(Records from a collection)

[Start of section]

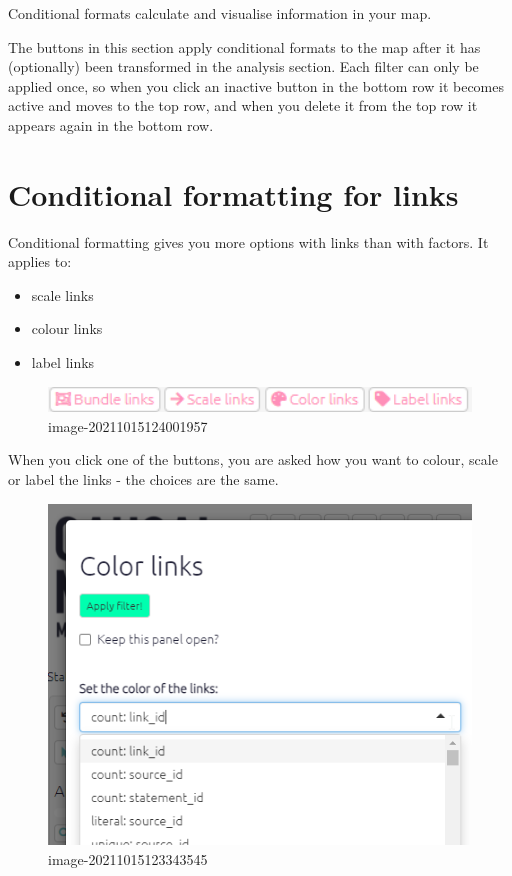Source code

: \documentclass[
]{book}
\providecommand{\tightlist}{%
  \setlength{\itemsep}{0pt}\setlength{\parskip}{0pt}}
\begin{document}
Conditional formats calculate and visualise information in your map.

The buttons in this section apply conditional formats to the map after it has (optionally) been transformed in the analysis section. Each filter can only be applied once, so when you click an inactive button in the bottom row it becomes active and moves to the top row, and when you delete it from the top row it appears again in the bottom row.

\hypertarget{xformatting-links}{%
\section{Conditional formatting for links}\label{xformatting-links}}

Conditional formatting gives you more options with links than with factors. It applies to:

\begin{itemize}
\tightlist
\item
  scale links
\item
  colour links
\item
  label links
\end{itemize}

\begin{figure}
\centering
\includegraphics[width=6.77083in,height=\textheight]{_assets/image-20211015124001957.png}
\caption{image-20211015124001957}
\end{figure}

When you click one of the buttons, you are asked how you want to colour, scale or label the links - the choices are the same.

\begin{figure}
\centering
\includegraphics[width=6.77083in,height=\textheight]{_assets/image-20211015123343545.png}
\caption{image-20211015123343545}
\end{figure}
\end{document}
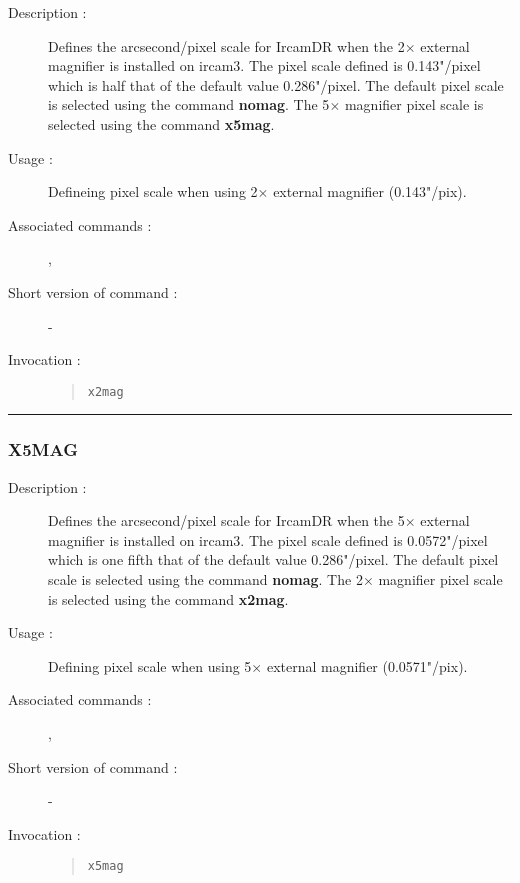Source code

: \begin{description}

\item[Description :] Defines the arcsecond/pixel scale for {\sc
IrcamDR} when the 2$\times$ external magnifier is installed on {\sc
ircam3}.  The pixel scale defined is 0.143"/pixel which is half that of
the default value 0.286"/pixel.  The default pixel scale is selected
using the command {\bf nomag}.  The 5$\times$ magnifier pixel scale is
selected using the command {\bf x5mag}.

\item[Usage :] Defineing pixel scale when using 2$\times$ external magnifier
(0.143"/pix).
\item[Associated commands :] {\tt {}}, 
{\tt {}}
\item[Short version of command :] -
\item[Invocation :]

\begin{quote}{\tt  x2mag }\end{quote}

\end{description}

\hrule 
\subsubsection*{\label{X5MAG}X5MAG}

\begin{description}

\item[Description :] Defines the arcsecond/pixel scale for {\sc
IrcamDR} when the 5$\times$ external magnifier is installed on {\sc
ircam3}.  The pixel scale defined is 0.0572"/pixel which is one fifth
that of the default value 0.286"/pixel.  The default pixel scale is
selected using the command {\bf nomag}.  The 2$\times$ magnifier pixel
scale is selected using the command {\bf x2mag}.

\item[Usage :] Defining pixel scale when using 5$\times$ external magnifier
(0.0571"/pix).
\item[Associated commands :] {\tt {}}, 
{\tt {}}
\item[Short version of command :] -
\item[Invocation :]

\begin{quote}{\tt  x5mag }\end{quote}

\end{description}

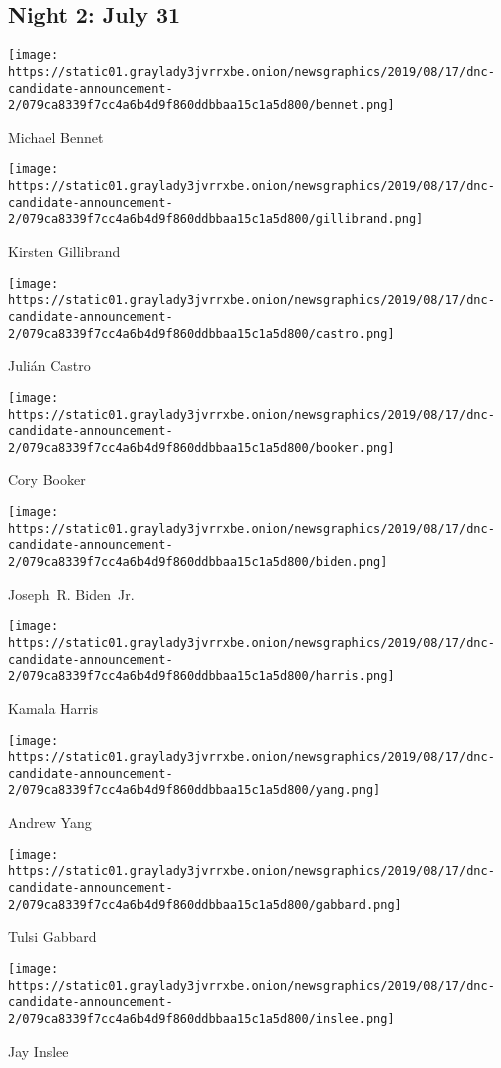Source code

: \hypertarget{night-2-july-31}{%
\subsection{Night 2: July 31}\label{night-2-july-31}}

\texttt{[image: https://static01.graylady3jvrrxbe.onion/newsgraphics/2019/08/17/dnc-candidate-announcement-2/079ca8339f7cc4a6b4d9f860ddbbaa15c1a5d800/bennet.png]}

Michael Bennet

\texttt{[image: https://static01.graylady3jvrrxbe.onion/newsgraphics/2019/08/17/dnc-candidate-announcement-2/079ca8339f7cc4a6b4d9f860ddbbaa15c1a5d800/gillibrand.png]}

Kirsten Gillibrand

\texttt{[image: https://static01.graylady3jvrrxbe.onion/newsgraphics/2019/08/17/dnc-candidate-announcement-2/079ca8339f7cc4a6b4d9f860ddbbaa15c1a5d800/castro.png]}

Julián Castro

\texttt{[image: https://static01.graylady3jvrrxbe.onion/newsgraphics/2019/08/17/dnc-candidate-announcement-2/079ca8339f7cc4a6b4d9f860ddbbaa15c1a5d800/booker.png]}

Cory Booker

\texttt{[image: https://static01.graylady3jvrrxbe.onion/newsgraphics/2019/08/17/dnc-candidate-announcement-2/079ca8339f7cc4a6b4d9f860ddbbaa15c1a5d800/biden.png]}

Joseph~R. Biden~Jr.

\texttt{[image: https://static01.graylady3jvrrxbe.onion/newsgraphics/2019/08/17/dnc-candidate-announcement-2/079ca8339f7cc4a6b4d9f860ddbbaa15c1a5d800/harris.png]}

Kamala Harris

\texttt{[image: https://static01.graylady3jvrrxbe.onion/newsgraphics/2019/08/17/dnc-candidate-announcement-2/079ca8339f7cc4a6b4d9f860ddbbaa15c1a5d800/yang.png]}

Andrew Yang

\texttt{[image: https://static01.graylady3jvrrxbe.onion/newsgraphics/2019/08/17/dnc-candidate-announcement-2/079ca8339f7cc4a6b4d9f860ddbbaa15c1a5d800/gabbard.png]}

Tulsi Gabbard

\texttt{[image: https://static01.graylady3jvrrxbe.onion/newsgraphics/2019/08/17/dnc-candidate-announcement-2/079ca8339f7cc4a6b4d9f860ddbbaa15c1a5d800/inslee.png]}

Jay Inslee

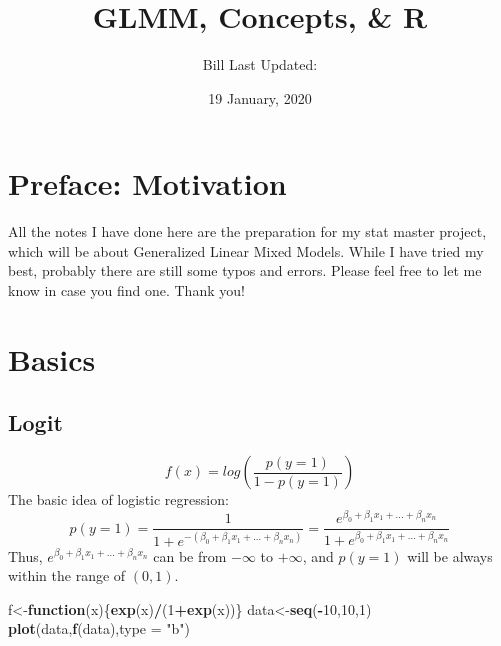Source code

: \documentclass[]{book}
\title{GLMM, Concepts, \& R}
\author{Bill Last Updated:}
\date{19 January, 2020}
\newenvironment{Shaded}{\begin{snugshade}}{\end{snugshade}}
\newcommand{\KeywordTok}[1]{\textcolor[rgb]{0.13,0.29,0.53}{\textbf{#1}}}
\newcommand{\DataTypeTok}[1]{\textcolor[rgb]{0.13,0.29,0.53}{#1}}
\newcommand{\DecValTok}[1]{\textcolor[rgb]{0.00,0.00,0.81}{#1}}
\newcommand{\StringTok}[1]{\textcolor[rgb]{0.31,0.60,0.02}{#1}}
\newcommand{\ControlFlowTok}[1]{\textcolor[rgb]{0.13,0.29,0.53}{\textbf{#1}}}
\newcommand{\OperatorTok}[1]{\textcolor[rgb]{0.81,0.36,0.00}{\textbf{#1}}}
\newcommand{\NormalTok}[1]{#1}
\begin{document}
\maketitle

{
\setcounter{tocdepth}{1}
\tableofcontents
}
\chapter*{Preface: Motivation}\label{my-section}

All the notes I have done here are the preparation for my stat master
project, which will be about Generalized Linear Mixed Models. While I
have tried my best, probably there are still some typos and errors.
Please feel free to let me know in case you find one. Thank you!

\chapter{Basics}\label{basics}

\section{Logit}\label{logit}

\[f(x)=log(\frac{p(y=1)}{1-p(y=1)})\] The basic idea of logistic
regression:
\[p(y=1)=\frac{1}{1+e^{-(\beta_0+\beta_1x_1+...+\beta_nx_n)}}=\frac{e^{\beta_0+\beta_1x_1+...+\beta_nx_n}}{1+e^{\beta_0+\beta_1x_1+...+\beta_nx_n}}\]
Thus, \(e^{\beta_0+\beta_1x_1+...+\beta_nx_n}\) can be from \(-\infty\)
to \(+\infty\), and \(p(y=1)\) will be always within the range of
\((0,1)\).

\begin{Shaded}
\begin{Highlighting}[]
\NormalTok{f<-}\ControlFlowTok{function}\NormalTok{(x)\{}\KeywordTok{exp}\NormalTok{(x)}\OperatorTok{/}\NormalTok{(}\DecValTok{1}\OperatorTok{+}\KeywordTok{exp}\NormalTok{(x))\}}
\NormalTok{data<-}\KeywordTok{seq}\NormalTok{(}\OperatorTok{-}\DecValTok{10}\NormalTok{,}\DecValTok{10}\NormalTok{,}\DecValTok{1}\NormalTok{)}
\KeywordTok{plot}\NormalTok{(data,}\KeywordTok{f}\NormalTok{(data),}\DataTypeTok{type =} \StringTok{"b"}\NormalTok{)}
\end{Highlighting}
\end{Shaded}
\end{document}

[End of section]

Begin at the first line of the entries and end at the line containing "is one fifth": write out each line exactly, skipping pictures.

§ **REPLY TO THE EXERCISE**
Source code

: \documentclass[
]{book}
\providecommand{\tightlist}{%
  \setlength{\itemsep}{0pt}\setlength{\parskip}{0pt}}
\begin{document}
Conditional formats calculate and visualise information in your map.

The buttons in this section apply conditional formats to the map after it has (optionally) been transformed in the analysis section. Each filter can only be applied once, so when you click an inactive button in the bottom row it becomes active and moves to the top row, and when you delete it from the top row it appears again in the bottom row.

\hypertarget{xformatting-links}{%
\section{Conditional formatting for links}\label{xformatting-links}}

Conditional formatting gives you more options with links than with factors. It applies to:

\begin{itemize}
\tightlist
\item
  scale links
\item
  colour links
\item
  label links
\end{itemize}

\begin{figure}
\centering
\includegraphics[width=6.77083in,height=\textheight]{_assets/image-20211015124001957.png}
\caption{image-20211015124001957}
\end{figure}

When you click one of the buttons, you are asked how you want to colour, scale or label the links - the choices are the same.

\begin{figure}
\centering
\includegraphics[width=6.77083in,height=\textheight]{_assets/image-20211015123343545.png}
\caption{image-20211015123343545}
\end{figure}
\end{document}
Source code

: \begin{description}

\item[Description :] Defines the arcsecond/pixel scale for {\sc
IrcamDR} when the 2$\times$ external magnifier is installed on {\sc
ircam3}.  The pixel scale defined is 0.143"/pixel which is half that of
the default value 0.286"/pixel.  The default pixel scale is selected
using the command {\bf nomag}.  The 5$\times$ magnifier pixel scale is
selected using the command {\bf x5mag}.

\item[Usage :] Defineing pixel scale when using 2$\times$ external magnifier
(0.143"/pix).
\item[Associated commands :] {\tt {}}, 
{\tt {}}
\item[Short version of command :] -
\item[Invocation :]

\begin{quote}{\tt  x2mag }\end{quote}

\end{description}

\hrule 
\subsubsection*{\label{X5MAG}X5MAG}

\begin{description}

\item[Description :] Defines the arcsecond/pixel scale for {\sc
IrcamDR} when the 5$\times$ external magnifier is installed on {\sc
ircam3}.  The pixel scale defined is 0.0572"/pixel which is one fifth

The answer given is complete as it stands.